This sample article from Pepper’s Engineering and Services domain provides a quick rundown of the latest inventions in data centres. It has been penned by a highly experienced professional who has worked with wide experience writing in this domain.
Every time you share a file via email, access CRM or ERP services, use machine learning, artificial intelligence (AI), big data, virtual desktops or any other form of collaboration services, you are continuously being routed to and fro from data centres. In an era where physical storage facilities have gone obsolete and it is important for everyone to understand what is going on in the world of data centres? Here is a quick run-down on innovations in data centre technology.
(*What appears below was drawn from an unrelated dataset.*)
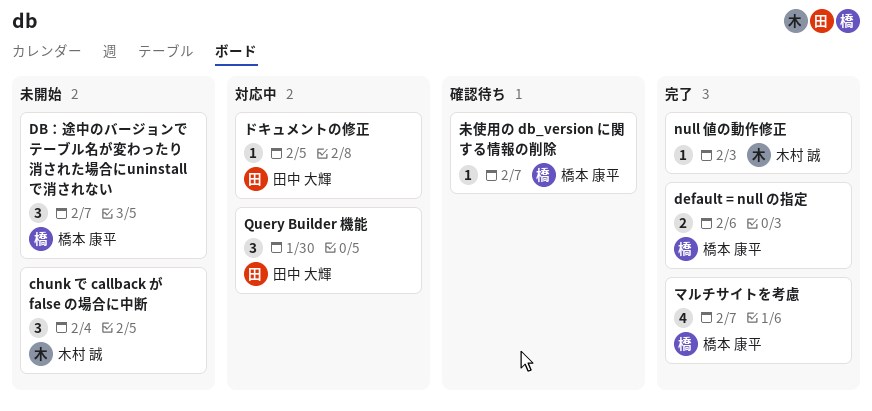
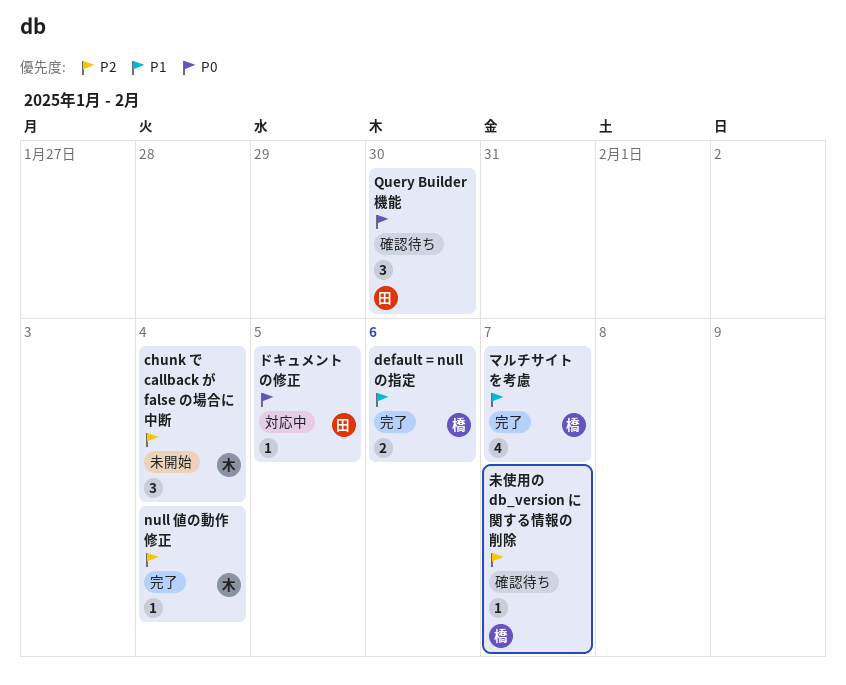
DB：途中のバージョンでテーブル名が変わったり消された場合にuninstallで消されない: present -> none
null 値の動作修正, due: Feb 3 -> Feb 4
Query Builder 機能, status: 対応中 -> 確認待ち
The last decade has spared no industry from the term cloud computing. This technology is built fundamentally on a data centre facility that hosts data, through service providers like Amazon Web Services (AWS), IBM Cloud and Microsoft (Azure).
The cloud computing world has seen significant developments and innovations. In traditional processing, all the data collected must reach the network core, where the central server is located. This journey is not instant; it takes time, resulting in latency and slowing the access to data. This data can be of any type — video, content, applications, quantitative data, etc. Edge computing came into existence to overcome this access delay with frequently visited data.
Edge computing functions just as it sounds: instead of frequently visited data travelling back and forth from the core or the central server, such data is stored and processed at the edge of the network, thereby decreasing the density at the core and uniformly distributing it. This mode of computing leads to increased speed and responsiveness in accessing data.
Software-defined data centres
Software-defined infrastructure has gained quite some traction in recent years. In this mode, servers and data containers are virtualized through software, which is then bundled and sold as a service. Installation and management of these virtual servers become easy and is done by the client directly. The use of virtual servers ensures security and privacy and boosts data efficiency. It is also easy to scale the software according to the client’s needs and requirements, making it flexible and easy to relocate.
Appropriate for small to medium-sized companies, colocation means renting out space and processing power from a third-party data centre. Private data centres are seeing increased costs of maintenance and installation, and do not offer much flexibility. Modern data centres provide more than just a repository for storing and tallying data: they provide every digital data service imaginable, from managing tools to business intelligence software and 24×7 remote hands-on technical support.
Effective cooling systems
With the increase in processing power and data handling, energy consumption in data centres has also increased multiple-fold. One consequence has been the overheating of routers, switches, servers, etc. Overheating of these high-performing units is, of course, not desirable. Various solutions are being deployed in massive data centres to overcome this hurdle. AI applications that dynamically monitor performance and heat release continuously regulate the environment to maintain optimal temperatures. Liquid cooling technology is a field seeing exciting advances in research, as air cooling systems are no longer adequate.
Innovations in storage technology
With the consistent rise in the rollout of 5G and Internet of Things (IoT) products, more data than ever is being produced. The costs of Solid State Devices and Hard Drive Disks (HDDs) are falling; these forms are still in widespread use, but there is a widely felt need for more storage technology.
The 5D memory crystals field is also seeing hectic innovation. Here, minute discs much smaller than a CD or a Blu-ray disc are encoded with data. These disks can store up to 128 GB of data.
As data centre technology goes through continuous innovation and consistent growth, talent acquisition remains a significant crisis. Professionals still involved in the data centre domain are old and experienced, while there is a shortage of new skilled professionals. Once experienced professionals phase out of the industry, filling knowledge gaps will become a challenge. Enterprises must embark on large-scale, high-speed hiring and training of young trainees and professionals to meet demand and keep the momentum going.